The letter drew a scathing response from senior doctors, who accused NT Health of damaging workforce morale during a time of crisis.

“To be clear, we believe your letter has caused harm to both our colleagues and the reputation of the organisation,” read the letter sent on Sunday. 

It was signed by the Australian Salaried Medical Officers’ Federation NT (ASMOF NT), the Australian Medical Association NT and the federal AMA Council for Doctors-in-Training.

The letter also called for a public meeting with hospital executives, including RDH emergency medicine director Dr Didier Palmer, so they could hear the concerns of junior doctors.

That meeting happened on Wednesday, attended by about 100 junior doctors, during which Dr Feekery retracted his letter.

‘Excellent first step’ towards improving working conditions

ASMOF NT has welcomed the apology and said hospital executives have agreed to meet further with junior doctors to understand and rectify issues in the hospital.

“It was reassuring to see (Dr) Palmer engage with frontline doctors and recognise that improvements need to be made,” ASMOF NT president Dr Tom Fowles said.

“We consider this an excellent first step.”

ASMOF NT said hospital executives had acknowledged parts of the health service did not provide adequate training opportunities, needed to improve rostering practices and leave availability, and must fix problems with the recruitment process for new doctors.

Overworked and understaffed

Along with emergency doctors, the nurses’ union and the Australian Medical Association have also raised concerns about the rolling capacity crises.

Australian Nursing and Midwifery Federation NT (ANMF NT) branch secretary Cath Hatcher said nurses were at “crisis point” and had “had enough”.

There have been reports of staff shortages as well as nurses working extended periods of overtime.

As well as staff shortages, the NT government has blamed the capacity pressures on the numbers of beds needed for aged care, disability, and mental health patients without alternative accommodation options.

The NT government has previously said it is working on long-term solutions, which are expected to be announced in the coming weeks.
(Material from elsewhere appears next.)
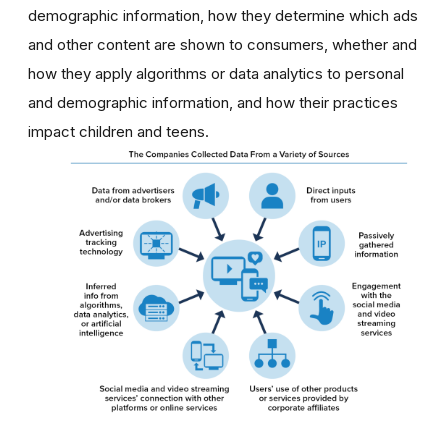
demographic information, how they determine which ads
and other content are shown to consumers, whether and
how they apply algorithms or data analytics to personal
and demographic information, and how their practices
impact children and teens.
Meanwhile, NT Health has awarded a tender to health consultancy firm, Australis Health Advisory, to review Palmerston Regional Hospital (PRH) in response to staff shortages in its emergency department.

“This work is being undertaken to ensure the hospital operates sustainably, while continuing to provide patient-centred care and positive health outcomes for the community,” a department spokesperson said in a statement.

“PRH continues to provide all services as normal, and will manage staffing challenges to make sure quality care is provided to all Territorians.”